> **EXTRACT PROVIDED**
**********

When working for Tony Blair, I was doubtless not a conventional news consumer. Now, I read far fewer papers and watch much less news. I use the internet more than I thought I would in a decade during which I never sent an e mail. But when something really big happens, like Benazir Bhutto’s assassination, I find myself drawn to live TV news. Once the single fact of her assassination was absorbed, I found the rolling coverage superficial and repetitive. The expert commentators, with one or two exceptions, were anything but. By contrast, I found some of the press coverage the following morning to be superb. The story told, and thousands of words of proper analysis around it.
It has been interesting to see how TV has had many advantages of change, particularly its monopoly on immediacy, but has scorned them and still takes an inferior role to the agenda of the print media. Anyone who has ever attended a TV planning meeting, executives weighed down by press cuttings, knows what I’m talking about.
24 hour news and the internet are long term changes of lasting impact. But there are two other changes I want to mention which I hope – though I would not bet on it - are short term and of no lasting impact. Because for all the soul searching that goes on amid the media chatterati about whither the BBC, whither current affairs, whither investigative journalism, any honest analysis of change since the Cudlipp era would have to include reality TV and a celebrity culture with its own media infrastructure as having had an important impact on both scale and standards.
I was recently at a magazine awards ceremony to present a lifetime achievement award to my friend and fellow Mirror trainee Lindsay Nicholson, with whom I have had a few good arguments about the failings of the PCC on which she sits.
Over the pre awards dinner, I was grumping away about my failed attempts to stop my teenage daughter from buying Heat and its ilk on the grounds that they are not just trivial and devoid of values, but cruel and demeaning of women in particular. Janice Turner of the Times, partly for her own sport I think, got the editor of Heat over to meet me. He seemed a reasonable enough bloke. They usually do. He had a very interesting defence. "We perform a useful role. What would you rather have - magazines like ours, or public executions?" I rather admired his honesty. It reminded me of the time I called a Sunday Express journalist to complain about a story he had written that I was leaving Downing Street to work for Manchester United. “It’s a good story,” he said. “But it’s completely untrue,” I said. “I know,” he said “but it’s a good story.”

**********

(Records taken from a dataset)
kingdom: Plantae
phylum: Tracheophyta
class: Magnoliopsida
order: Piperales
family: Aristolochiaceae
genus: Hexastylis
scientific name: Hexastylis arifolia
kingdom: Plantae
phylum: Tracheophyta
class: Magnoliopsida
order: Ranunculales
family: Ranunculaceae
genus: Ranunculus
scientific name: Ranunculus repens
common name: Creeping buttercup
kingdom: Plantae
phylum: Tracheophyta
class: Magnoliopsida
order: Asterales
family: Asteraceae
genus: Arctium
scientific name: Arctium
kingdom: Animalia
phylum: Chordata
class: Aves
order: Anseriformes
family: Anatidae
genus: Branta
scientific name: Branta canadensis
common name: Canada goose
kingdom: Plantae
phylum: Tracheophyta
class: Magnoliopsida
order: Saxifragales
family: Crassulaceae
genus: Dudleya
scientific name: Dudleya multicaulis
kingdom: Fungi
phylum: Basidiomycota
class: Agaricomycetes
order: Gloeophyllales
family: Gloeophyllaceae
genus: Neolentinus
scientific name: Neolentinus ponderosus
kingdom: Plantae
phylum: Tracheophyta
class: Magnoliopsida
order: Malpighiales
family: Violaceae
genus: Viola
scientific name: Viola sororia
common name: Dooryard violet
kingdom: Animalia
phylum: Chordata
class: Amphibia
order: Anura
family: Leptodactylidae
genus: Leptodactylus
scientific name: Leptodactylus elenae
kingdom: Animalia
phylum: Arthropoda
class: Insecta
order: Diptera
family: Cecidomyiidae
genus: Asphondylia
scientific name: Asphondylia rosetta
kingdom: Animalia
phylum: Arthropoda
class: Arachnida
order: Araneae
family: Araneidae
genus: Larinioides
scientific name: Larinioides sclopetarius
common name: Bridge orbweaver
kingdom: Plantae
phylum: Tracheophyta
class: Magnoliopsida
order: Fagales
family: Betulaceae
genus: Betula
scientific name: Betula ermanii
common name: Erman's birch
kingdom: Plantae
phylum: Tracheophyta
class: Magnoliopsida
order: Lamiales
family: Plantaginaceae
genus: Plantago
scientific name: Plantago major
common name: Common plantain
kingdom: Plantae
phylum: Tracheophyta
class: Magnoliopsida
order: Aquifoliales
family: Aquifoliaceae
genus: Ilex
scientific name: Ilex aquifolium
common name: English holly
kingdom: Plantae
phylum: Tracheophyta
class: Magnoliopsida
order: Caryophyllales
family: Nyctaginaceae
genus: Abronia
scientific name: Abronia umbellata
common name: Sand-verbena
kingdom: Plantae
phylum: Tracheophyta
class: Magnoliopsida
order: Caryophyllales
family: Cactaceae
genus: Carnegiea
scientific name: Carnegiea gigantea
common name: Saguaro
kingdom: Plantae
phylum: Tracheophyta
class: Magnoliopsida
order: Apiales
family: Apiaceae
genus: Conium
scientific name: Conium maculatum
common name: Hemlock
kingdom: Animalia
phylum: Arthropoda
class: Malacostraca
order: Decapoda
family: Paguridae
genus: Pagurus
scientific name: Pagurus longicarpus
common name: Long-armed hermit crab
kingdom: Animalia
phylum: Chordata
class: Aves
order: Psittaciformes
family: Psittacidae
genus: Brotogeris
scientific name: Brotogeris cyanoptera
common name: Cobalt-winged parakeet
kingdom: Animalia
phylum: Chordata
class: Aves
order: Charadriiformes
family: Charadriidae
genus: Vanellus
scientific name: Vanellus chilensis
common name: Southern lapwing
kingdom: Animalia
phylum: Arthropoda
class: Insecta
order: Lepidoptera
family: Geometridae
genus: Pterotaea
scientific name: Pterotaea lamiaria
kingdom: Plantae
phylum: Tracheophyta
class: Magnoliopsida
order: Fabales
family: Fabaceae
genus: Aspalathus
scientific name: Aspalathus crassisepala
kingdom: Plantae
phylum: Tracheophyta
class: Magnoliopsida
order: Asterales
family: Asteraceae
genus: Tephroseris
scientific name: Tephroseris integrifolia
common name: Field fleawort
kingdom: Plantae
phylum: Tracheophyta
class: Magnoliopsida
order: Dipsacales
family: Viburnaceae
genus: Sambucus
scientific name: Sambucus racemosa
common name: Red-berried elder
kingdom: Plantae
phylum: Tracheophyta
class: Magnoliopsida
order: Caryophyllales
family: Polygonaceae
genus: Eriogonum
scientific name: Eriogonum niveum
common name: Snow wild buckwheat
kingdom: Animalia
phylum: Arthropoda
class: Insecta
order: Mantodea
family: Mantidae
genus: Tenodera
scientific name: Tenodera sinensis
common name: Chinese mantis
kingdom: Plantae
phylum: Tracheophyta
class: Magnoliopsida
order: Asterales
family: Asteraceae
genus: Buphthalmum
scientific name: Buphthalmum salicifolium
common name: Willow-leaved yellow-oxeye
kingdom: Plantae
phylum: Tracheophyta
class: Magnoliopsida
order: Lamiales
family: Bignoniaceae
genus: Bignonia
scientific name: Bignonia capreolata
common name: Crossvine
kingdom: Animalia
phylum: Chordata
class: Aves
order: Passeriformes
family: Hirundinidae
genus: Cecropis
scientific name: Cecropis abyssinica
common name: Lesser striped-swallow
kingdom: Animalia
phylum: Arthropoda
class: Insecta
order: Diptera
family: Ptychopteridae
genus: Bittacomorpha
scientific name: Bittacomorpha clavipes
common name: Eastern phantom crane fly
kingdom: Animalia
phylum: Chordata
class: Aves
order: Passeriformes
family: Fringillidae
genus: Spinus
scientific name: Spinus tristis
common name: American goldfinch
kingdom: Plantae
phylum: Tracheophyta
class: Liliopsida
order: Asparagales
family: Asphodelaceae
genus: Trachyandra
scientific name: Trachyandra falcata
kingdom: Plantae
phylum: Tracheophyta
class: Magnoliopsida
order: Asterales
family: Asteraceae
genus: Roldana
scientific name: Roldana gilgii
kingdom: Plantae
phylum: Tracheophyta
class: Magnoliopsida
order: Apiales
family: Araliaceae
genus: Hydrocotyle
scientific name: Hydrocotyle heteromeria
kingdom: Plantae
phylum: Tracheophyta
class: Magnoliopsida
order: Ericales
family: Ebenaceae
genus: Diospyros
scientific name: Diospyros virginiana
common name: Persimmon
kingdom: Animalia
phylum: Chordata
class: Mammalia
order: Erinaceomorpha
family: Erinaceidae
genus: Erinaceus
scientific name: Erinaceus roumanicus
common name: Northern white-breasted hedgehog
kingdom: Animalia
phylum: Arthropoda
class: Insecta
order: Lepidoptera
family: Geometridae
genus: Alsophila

**********

> **WHAT YOU HAVE TO DO**
Carry on the text about news media and celebrity culture, starting after its last sentence. The records come from a separate source, not from the text.

> **OUTPUT FOR THIS TASK**
Again, the scale is enormous. I have a huge file of invites from different celebrity and reality programmes. There are the obvious ones. Celebrity Big Brother. I'm a celebrity get me out of here. Celebrity come dancing. Celebrity ice skating. I could have been a celebrity dog trainer, a celebrity safari game warden, a celebrity cabbie, a celebrity circus performer, a celebrity shark diver, a celebrity nurse, a celebrity teacher, a judge in a celebrity Chef contest, a celebrity conductor – of orchestras not buses. And I'm not even a real celebrity. Imagine the requests that go to really famous people -- like Jordan. Or Piers Morgan. Or now, in the post gusset phase of his career, Jeremy Paxman.
My favourite was the one asking me to go to America, have medical treatment to turn me into a black man, then make a film exposing racism in the deep south. Intrigued, I asked if ALL of me went black. "I think so," came the reply. "And can I go back to being white at a time of my choosing?" I asked. "I'll have to check but I think so."
Remember those Clive James programmes taking the mickey out of foreign TV programmes? Now, they’re all here, and more, and people with Oxbridge degrees are thinking them up.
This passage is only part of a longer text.